Se os zelosos guardiões de clássicos da ficção científica estiverem muito ansiosos e temerosos sobre o que vai acontecer em 2017 com o projeto "Blade Runner 2049" – a sequela 35 anos depois do icônico original – podem relaxar e se preparar para uma retomada à altura. Isto porque a classe, a inteligência e o estilo visual cool de "A Chegada" (em segunda semana no circuito nacional e desde já uma das melhores estreias de 2016) estarão assegurados pelas mãos do canadense Dennis Villeneuve, um dos diretores mais interessantes atualmente em atividade.
Começo hoje a falar sobre "Arrival", esta pérola da FC, com direito a dobra na coluna da próxima quinta. E também não será o bastante para penetrar mais fundo no filme de Villeneuve – um festival de felizes ideias visuais com ecos de Kubrick, equilibrada combinação dos temas de "Contatos Imediatos do Terceiro Grau"(Spielberg, 1977), "Contato"(Zemeckis, 97), a ambição de "Interestelar"(Nolan, 2014) e um leve toque do messianismo de "A Arvore da Vida" (Malick, 2011), sem mencionar uma Amy Adams que tem perfume de Oscar.
Nunca me preocupei com spoilers. Palavra pedante para estraga-prazeres, ou aquele que revela informações sobre algum filme. Sei que há espectadores que adoram preservar surpresas, do tipo "não quero saber quem matou fulano". Então parem de ler agora, se ainda não viram "A Chegada" (e acreditem, devem assistir mesmo), porque é impossível refletir sobre o filme, aqui em voz alta, sem revelar coisas que procuram explicar certas intercorrências durante a narrativa. Não há assassino a revelar, e nem tragédias a antecipar, porque esta FC não trata de destruir cidades e populações inteiras, ao pior estilo "Independence Day".

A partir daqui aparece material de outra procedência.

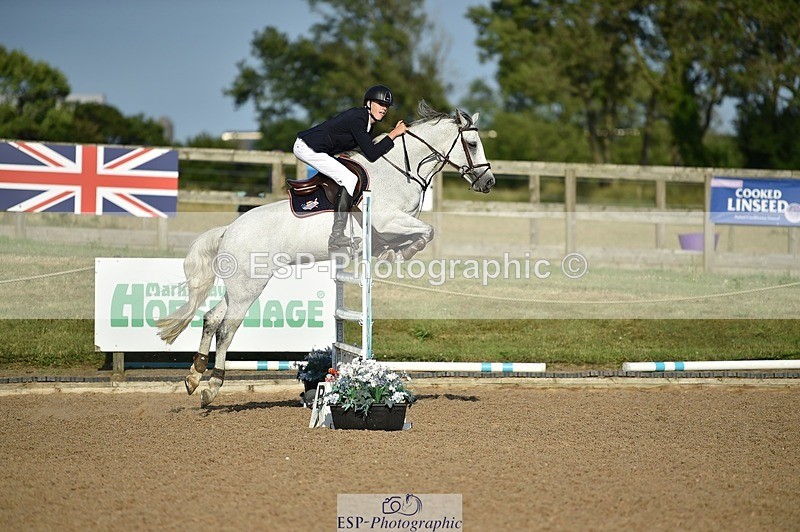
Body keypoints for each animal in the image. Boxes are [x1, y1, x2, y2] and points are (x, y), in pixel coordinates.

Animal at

Em uma das cenas finais de "A Chegada", um thriller científico-existencial sobre a visita de ETs à Terra com ênfase no foco da linguística, a Dra. Louise Banks (Amy Adams) explica por que se divorciou. "Ele disse que fiz a escolha errada", diz ela à sua filha Hannah. É uma frase fácil de esquecer ou ignorar, especialmente quando a gravidade das revelações a partir da segunda metade do filme se adensa mais e mais. Ao longo de toda a narrativa, Louise não está experimentando suas lembranças do passado, mas vivendo momentos precognitivos de seu próprio futuro. Ela está vivenciando o tempo fora de ordem, porque seus esforços para entender uma língua estrangeira moldaram irreversivelmente seu cérebro. O responsável por este truque narrativo é o escritor (e co-roterista) Ted Chiang, que em 2002 concebeu o conto "História de Sua Vida", narrado na primeira pessoa. Este trabalho, que recomendo com entusiasmo não só pela qualidade da originalidade, mas pelo plus de compreensão mais profunda que ele imprime ao filme, utilizando habilmente diferentes tempos, misturando futuro, passado e presente para tecer o nó complexo e não linear da vida de Louise. Os significados ocultos de Chiang e as coisas que inevitavelmente se perderam na tradução de suas palavras para a tela grande são fundamentais como instrumento auxiliar para que o espectador compreender o que "A Chegada" está dizendo.
O filme é uma versátil experiência de gênero que se comunica em vários níveis.
É sobre linguagem e cooperação, sobre pessoas quebrando barreiras e se projetando numa nova cultura para compreender uma raça estrangeira. E é muito sobre nós mesmos, sobre a nossa condição de eternos aprendizes afetivos. O fascínio desta aventura cinematográfica não se esgota de modo fácil, daí a necessária retomada do tema na próxima semana.